I’ve invented a moment in musical history that I like to envision over and over again: It’s New York, late summer, 1969 in the penthouse of A & R Recording studios. Producer Lewis Merenstein is at the board with a couple of engineers. Van Morrison has just cut the vocal for “Into the Mystic.” The engineers can’t believe the performance they’ve just heard. It’s so amazing, they forget to tell Van it’s in the can.
A tinny voice asks from the vocal booth, “So, did you get that?”
How do you answer? Even if you know the take was recorded, how do you know if you “got that?” Is it even possible to capture “that” on magnetic tape? I mean, even listening to the recording 50 years later on high-end gear, I’m still not sure I “get that.” There’s something mystical about it.
Go ahead, listen to it right now. You can skip right to 2:22-2:52 if you want to cut to the chase.
I’m a believer in all things scientific. I’m even skeptical of my own skepticism, but those 30 seconds are magical. I have to believe that for the duration of that take the recording studio was enchanted, lifted out of our mundane world and placed in one a thousand times more vivid in every way. Using wizardry of some sort, Van Morrison initiated an alchemical process that infused his voice with all the feels in the human experience.

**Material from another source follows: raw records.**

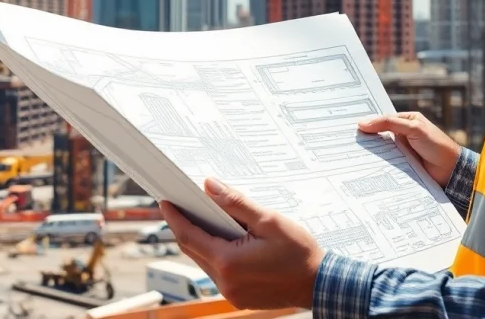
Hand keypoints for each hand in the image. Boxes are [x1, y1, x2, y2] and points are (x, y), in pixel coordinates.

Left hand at [159, 177, 324, 309]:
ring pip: (204, 262)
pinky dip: (216, 254)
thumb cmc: (299, 253)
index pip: (189, 236)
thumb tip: (210, 187)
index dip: (174, 218)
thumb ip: (236, 204)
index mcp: (228, 262)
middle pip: (193, 250)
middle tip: (181, 205)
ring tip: (205, 219)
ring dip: (202, 241)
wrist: (319, 283)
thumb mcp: (268, 221)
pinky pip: (218, 273)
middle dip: (185, 227)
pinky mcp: (238, 297)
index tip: (165, 202)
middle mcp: (225, 282)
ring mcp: (231, 293)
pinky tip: (225, 240)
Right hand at [358, 111, 461, 186]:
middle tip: (345, 141)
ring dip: (370, 153)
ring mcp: (402, 151)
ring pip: (382, 150)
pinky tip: (364, 167)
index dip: (368, 123)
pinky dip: (377, 165)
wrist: (451, 171)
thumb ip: (388, 123)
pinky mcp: (402, 165)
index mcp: (406, 121)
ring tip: (350, 155)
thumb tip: (362, 123)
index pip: (382, 119)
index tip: (350, 126)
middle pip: (380, 135)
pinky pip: (387, 163)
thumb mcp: (412, 128)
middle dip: (366, 139)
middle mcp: (403, 135)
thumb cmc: (436, 144)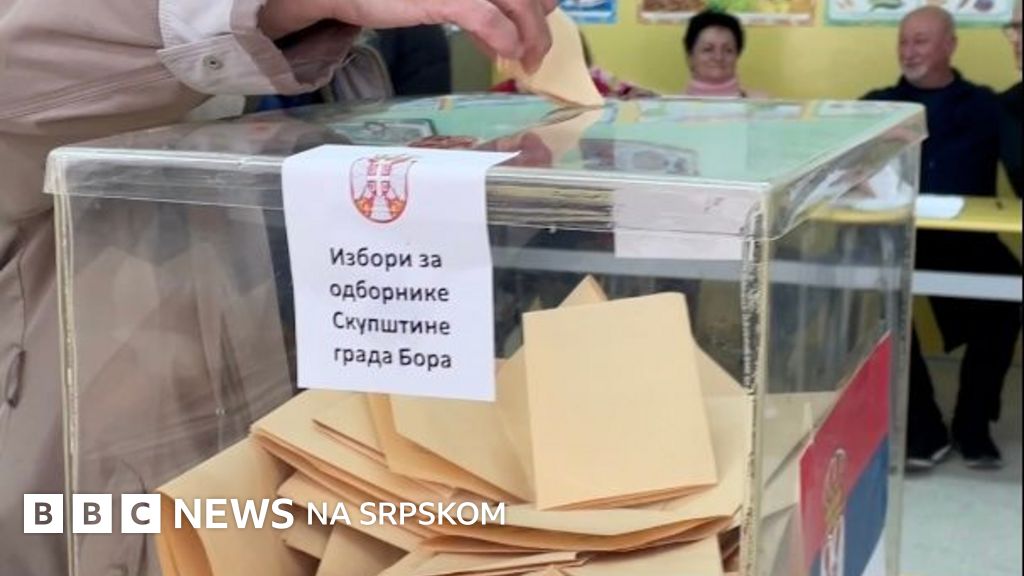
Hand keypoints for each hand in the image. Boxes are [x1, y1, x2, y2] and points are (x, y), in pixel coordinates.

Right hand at [260, 0, 557, 72]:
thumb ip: (476, 8)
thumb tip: (508, 37)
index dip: (540, 1)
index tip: (541, 22)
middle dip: (539, 21)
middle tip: (537, 52)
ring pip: (516, 1)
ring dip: (530, 33)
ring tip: (528, 60)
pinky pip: (487, 19)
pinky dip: (504, 38)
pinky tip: (504, 55)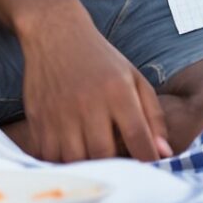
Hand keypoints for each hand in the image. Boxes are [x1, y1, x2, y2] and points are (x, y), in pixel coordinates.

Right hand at [17, 8, 172, 163]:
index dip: (146, 157)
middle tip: (118, 166)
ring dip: (86, 167)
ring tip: (95, 161)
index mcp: (117, 91)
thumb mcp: (134, 79)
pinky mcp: (38, 118)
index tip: (149, 168)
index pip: (137, 135)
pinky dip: (61, 162)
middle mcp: (87, 103)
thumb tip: (164, 153)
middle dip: (114, 166)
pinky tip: (70, 155)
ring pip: (74, 159)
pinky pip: (48, 155)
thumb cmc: (101, 60)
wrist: (55, 34)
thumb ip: (152, 115)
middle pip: (103, 153)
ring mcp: (59, 112)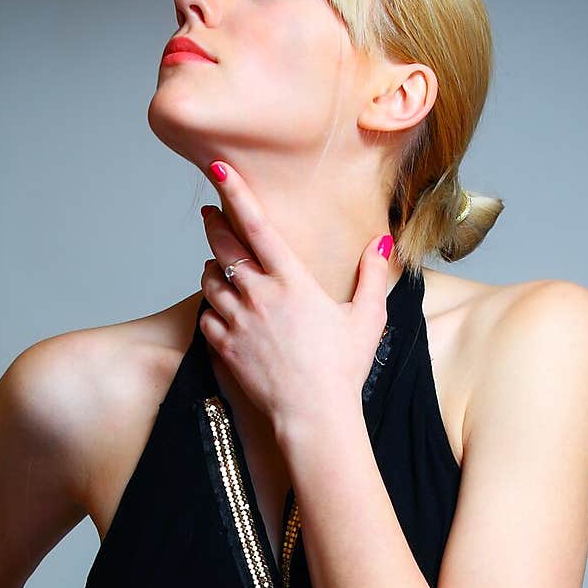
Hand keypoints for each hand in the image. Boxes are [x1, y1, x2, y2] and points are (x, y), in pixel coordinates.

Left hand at [199, 159, 393, 441]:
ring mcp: (237, 323)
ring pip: (209, 281)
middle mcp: (258, 296)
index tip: (218, 171)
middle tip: (212, 214)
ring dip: (212, 269)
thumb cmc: (343, 370)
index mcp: (291, 281)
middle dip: (214, 225)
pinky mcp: (224, 349)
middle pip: (223, 247)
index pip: (255, 225)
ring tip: (219, 265)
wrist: (314, 416)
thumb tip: (381, 242)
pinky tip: (219, 309)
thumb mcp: (368, 318)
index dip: (235, 193)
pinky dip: (210, 308)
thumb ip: (372, 275)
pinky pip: (206, 318)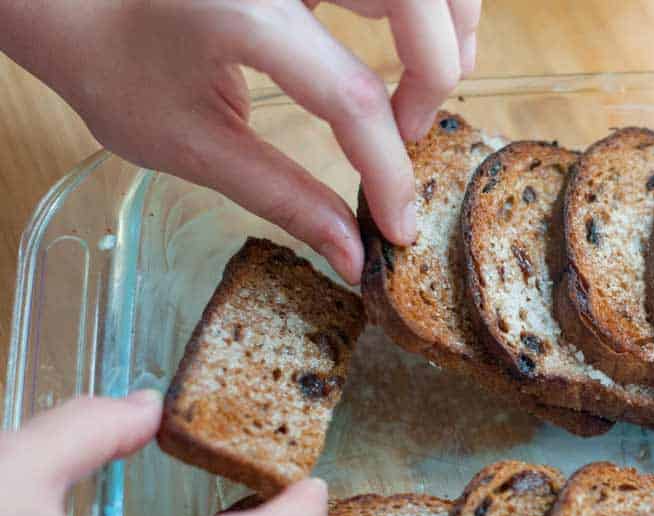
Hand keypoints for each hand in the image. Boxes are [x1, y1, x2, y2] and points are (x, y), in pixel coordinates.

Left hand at [0, 0, 481, 283]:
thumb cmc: (109, 62)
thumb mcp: (188, 142)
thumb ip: (281, 196)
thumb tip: (352, 253)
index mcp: (244, 11)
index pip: (352, 96)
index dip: (389, 171)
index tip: (400, 226)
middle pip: (421, 4)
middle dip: (438, 76)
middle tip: (410, 134)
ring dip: (446, 33)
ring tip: (419, 94)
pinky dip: (423, 13)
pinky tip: (405, 52)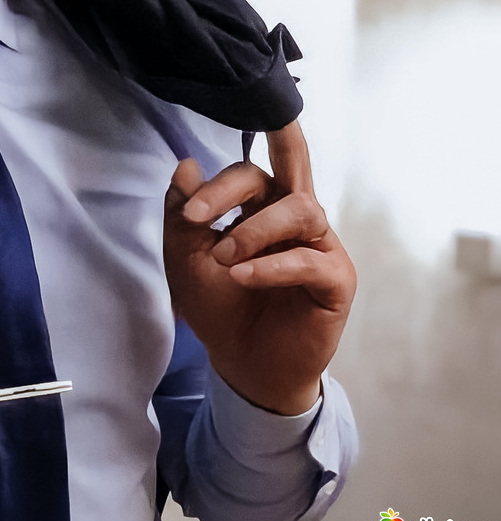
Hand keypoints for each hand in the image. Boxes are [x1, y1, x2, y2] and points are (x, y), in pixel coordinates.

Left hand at [162, 121, 355, 414]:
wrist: (241, 363)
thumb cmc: (217, 304)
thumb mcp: (187, 258)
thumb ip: (184, 215)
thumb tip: (186, 163)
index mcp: (261, 203)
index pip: (247, 172)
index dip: (216, 186)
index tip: (189, 214)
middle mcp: (294, 216)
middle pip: (291, 164)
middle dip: (264, 157)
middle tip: (219, 188)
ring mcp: (319, 245)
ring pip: (301, 209)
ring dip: (255, 230)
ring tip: (225, 257)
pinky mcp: (335, 280)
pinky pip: (310, 261)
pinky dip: (272, 266)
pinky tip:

If you’re lucky, you’ve witnessed some magic yourself. Maybe you were only a football field away, dancing in a sea of 10,000 fans when Keith Richards played the opening chords to “Start Me Up.” Or maybe an unassuming woman hit a note in a country song at an open mic that forced you to hold back tears. I saw The Jesus Lizard singer David Yow dive 15 feet into the crowd at the precise moment the band hit a thundering note with the precision of a Swiss watch.
One of the things that makes these moments “magical” is our inability to really describe their power. And the more magical the moment we’ve witnessed, the more difficult it will be to describe how it made us feel in a way that does justice to the experience.
What is magic? Different dictionaries will give you different dictionaries. Words like “inexplicable,” “remarkable” or “surprising” get thrown around.
The musician is a magician insofar as she or he can induce an indescribable experience in the listener. Or, as James Baldwin puts it in his short story “Sonny’s Blues,” “The man who creates the music is hearing something else, is dealing with the roar, rising from the void and imposing order on it as it hits the air. What is evoked in him, then, is of another order, more terrible because it has no words, and triumphant, too, for that same reason.”
These magical musical moments don’t just make us feel a particular emotion. A song like Cat Stevens’ “Trouble” does more than make us (OK, me) cry. Sad songs don’t just make us sad; they can teach us how to be sad. They help acclimate us to our own inner emotional territory. The magic comes from the fact that the songs, like all good art, offer us access to our emotions in a more fundamental way, while eluding all attempts to describe or even fully understand the process.
And we need all the magic we can get right now.